[Japanese | Thesis | Researches in Minoh Lab | Minoh Lab]
In recent years, there have been a lot of trials to make archives of lectures and distribute them as e-learning content in educational facilities. When users watch the lecture video, the object in the video that users are interested in is different for each user. Also, the included objects and resolution of the video are determined by the producer of the video. Therefore, existing archiving systems cannot satisfy every user's demand regarding the desired objects and resolution of the video.
In order to be able to satisfy all users' demands, we think of acquiring an image which includes all objects that users could have interest in and that has high resolution of them. Acquiring such an image allows users to choose objects from the image and select the resolution of the objects. Therefore, we aim to obtain a wide-field image taken from the rear center of the lecture room.
Image mosaicing is often used for acquiring wide-field images. When the whole scene of a image is or is approximately a single plane in the 3D world, we can use planar projective transformation to synthesize images. Therefore, we use planar projective transformation for synthesizing the background image of a lecture room, because a lecture room is basically constructed from planes.

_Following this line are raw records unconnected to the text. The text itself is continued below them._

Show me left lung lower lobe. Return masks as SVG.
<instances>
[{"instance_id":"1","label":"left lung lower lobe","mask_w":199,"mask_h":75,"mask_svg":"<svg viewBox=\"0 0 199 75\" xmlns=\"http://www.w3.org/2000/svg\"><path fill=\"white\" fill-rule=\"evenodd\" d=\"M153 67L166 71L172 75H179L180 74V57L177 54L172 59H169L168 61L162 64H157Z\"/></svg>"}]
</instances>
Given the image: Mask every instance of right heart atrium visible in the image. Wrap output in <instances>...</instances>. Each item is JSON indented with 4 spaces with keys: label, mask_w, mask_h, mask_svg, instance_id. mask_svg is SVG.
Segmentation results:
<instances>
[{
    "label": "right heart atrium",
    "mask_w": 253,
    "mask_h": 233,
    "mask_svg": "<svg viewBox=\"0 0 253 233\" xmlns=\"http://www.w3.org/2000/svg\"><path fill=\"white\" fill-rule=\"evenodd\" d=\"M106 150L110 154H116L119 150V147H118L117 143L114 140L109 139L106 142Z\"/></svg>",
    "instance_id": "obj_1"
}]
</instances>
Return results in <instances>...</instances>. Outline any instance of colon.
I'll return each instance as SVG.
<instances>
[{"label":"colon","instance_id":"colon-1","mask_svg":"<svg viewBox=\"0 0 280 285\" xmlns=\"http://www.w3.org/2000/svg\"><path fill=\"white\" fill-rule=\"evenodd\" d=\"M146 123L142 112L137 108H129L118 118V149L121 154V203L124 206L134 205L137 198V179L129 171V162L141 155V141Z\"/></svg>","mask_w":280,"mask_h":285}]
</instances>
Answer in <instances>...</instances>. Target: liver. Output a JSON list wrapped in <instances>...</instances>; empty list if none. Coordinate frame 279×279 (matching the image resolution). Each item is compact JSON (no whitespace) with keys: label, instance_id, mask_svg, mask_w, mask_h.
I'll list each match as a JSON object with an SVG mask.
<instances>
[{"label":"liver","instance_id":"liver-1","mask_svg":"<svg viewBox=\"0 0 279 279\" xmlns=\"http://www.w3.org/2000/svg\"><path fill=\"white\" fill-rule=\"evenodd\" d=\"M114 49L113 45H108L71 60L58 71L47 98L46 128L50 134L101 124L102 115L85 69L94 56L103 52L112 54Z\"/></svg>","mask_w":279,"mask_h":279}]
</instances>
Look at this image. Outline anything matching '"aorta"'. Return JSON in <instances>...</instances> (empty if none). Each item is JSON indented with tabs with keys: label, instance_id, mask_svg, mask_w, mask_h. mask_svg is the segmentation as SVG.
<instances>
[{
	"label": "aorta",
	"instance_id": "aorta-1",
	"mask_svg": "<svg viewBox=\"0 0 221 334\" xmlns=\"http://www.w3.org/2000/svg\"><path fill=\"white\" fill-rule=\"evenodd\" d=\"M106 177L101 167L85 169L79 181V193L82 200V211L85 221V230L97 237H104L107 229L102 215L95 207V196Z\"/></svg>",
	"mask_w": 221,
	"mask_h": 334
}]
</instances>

In the case when the image that we apply the planar projective transformation to includes non-planar object, the region including the object is distorted. In a lecture room, we can assume that screens and walls are planar, but cannot assume the lecturer to be a plane. Existing methods apply planar projective transformation to images which include lecturer, which results in distortion in the lecturer region.
In this paper, we propose a method for synthesizing a wide-field image of a lecture room which has no distortion in the lecturer region. Firstly, by shooting and tracking the lecturer using a camera the pose (pan, tilt, and zoom) of the which can be controlled, we acquire an image which has no distortion of the whole body of the lecturer. In addition, on the assumption that objects except for the lecturer can be approximated a plane or a set of planes, we can apply planar projective transformation to images which are captured by several fixed cameras shooting all objects except for the lecturer and synthesize a wide-field background image of the lecture room. Finally, we project the wide-field background image onto the image plane of the lecturer tracking camera at a current pose. Then, we acquire the wide-field image of a lecture room.
In order to acquire a wide-field background image of the lecture room, we calculate the planar projective transformation matrix H between the image of lecturer tracking camera at a chosen base pose and each image of the fixed cameras by assigning the coordinates of the corresponding points by hand. Using H, we acquire a wide-field background image which is on the image plane of the lecturer tracking camera at the base pose. So, we can project the wide-field background image onto the lecturer tracking image plane at the current pose with single projective transformation matrix M, Next, we estimate M from the current pose of the lecturer tracking camera. We select some pose of the lecturer tracking camera and calculate M corresponding to the pose in advance. We calculate M corresponding to the current pose by bilinear interpolation from M corresponding to neighbors' sampled pose.
Firstly, in order to evaluate the precision of the estimated M, we calculate the Euclidean distance between corresponding points in the wide-field background image and lecturer tracking image. The Euclidean distance of the proposed method was about 10px, which was almost the same as the Euclidean distance corresponding to the M calculated from the data of strong calibrated cameras. Next, we synthesized a wide-field image of a lecture scene using the proposed method. We acquired the image which has no distortion of the lecturer region and the other region. On the other hand, difference between the projected wide-field background image and lecturer tracking image occurred, which came from the error of the estimation of M. Finally, in order to confirm that the image synthesized by our method has higher resolution than the image captured by a general camera, we compared the region of the lecturer's face and confirmed that the image acquired by our method has higher resolution.